### TRY IT
Would you please copy every line from the records that contains the word "click"?

### Stored data
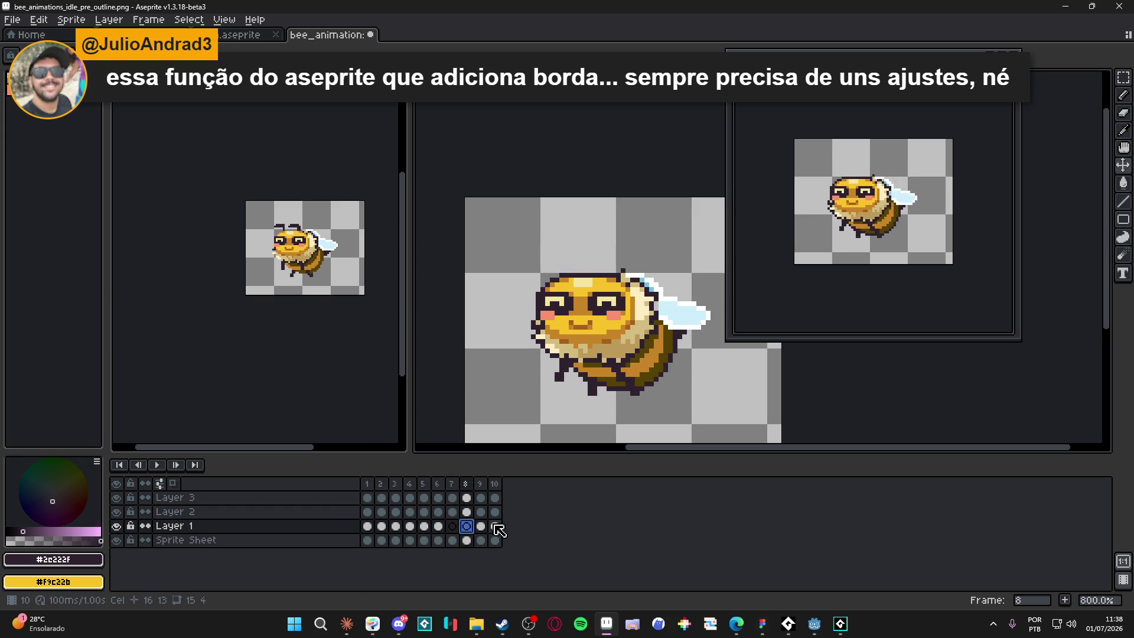
pyautogui.press('Left')
pyautogui.press('Left')
pyautogui.press('ctrl+c')
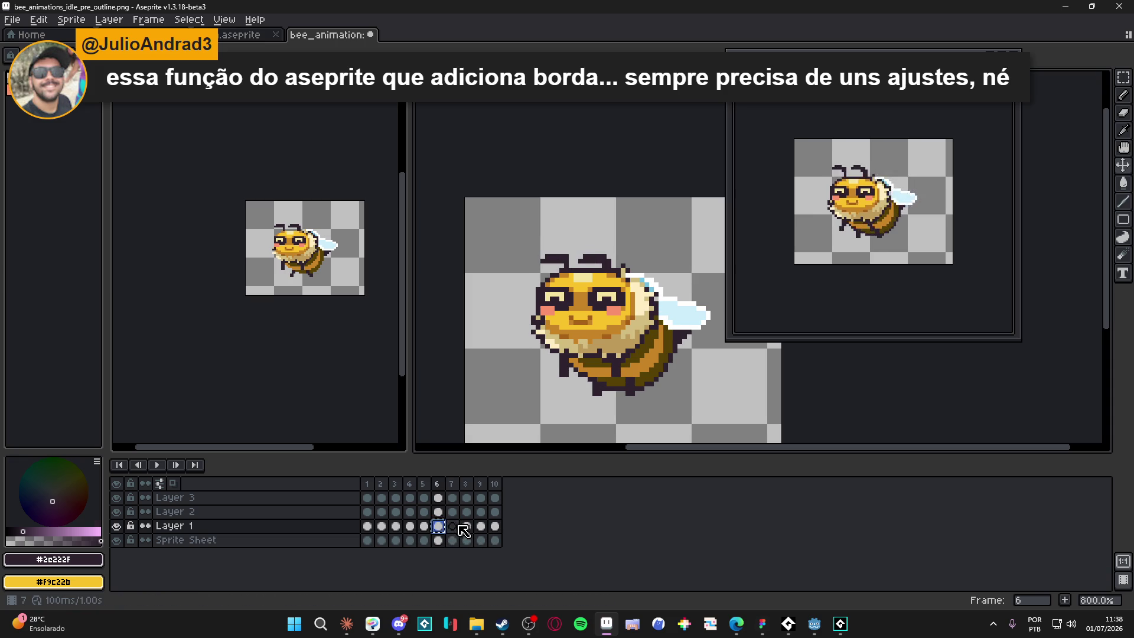
pyautogui.click(453, 528)
pyautogui.press('ctrl+z')
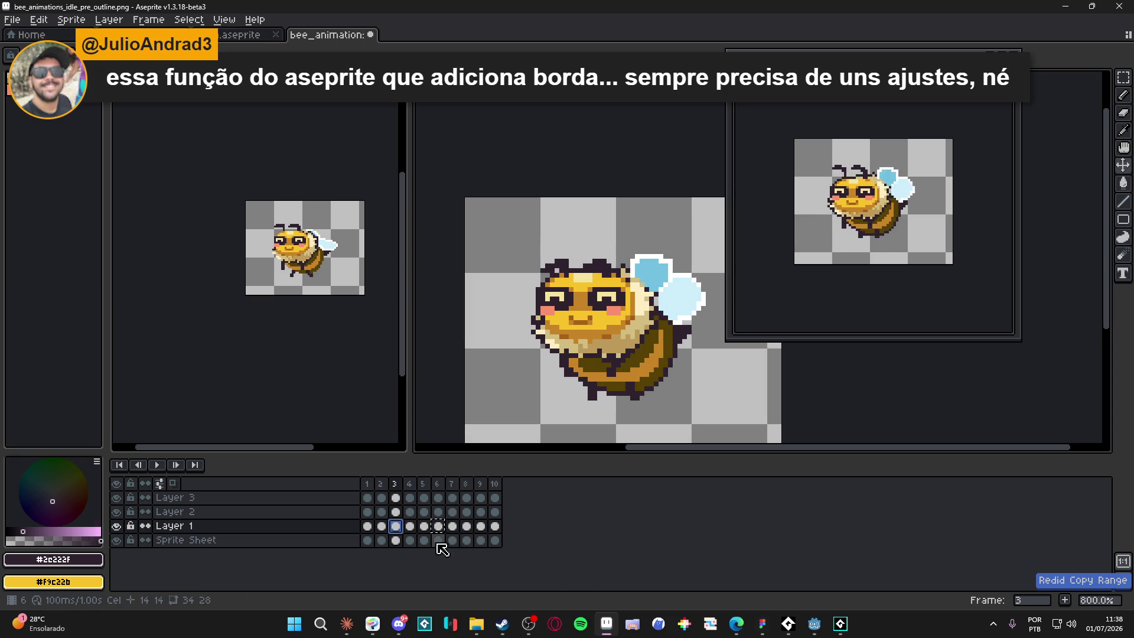
pyautogui.click(438, 526)
pyautogui.click(456, 527)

### ANSWER AREA
pyautogui.click(453, 528)
pyautogui.click(438, 526)
pyautogui.click(456, 527)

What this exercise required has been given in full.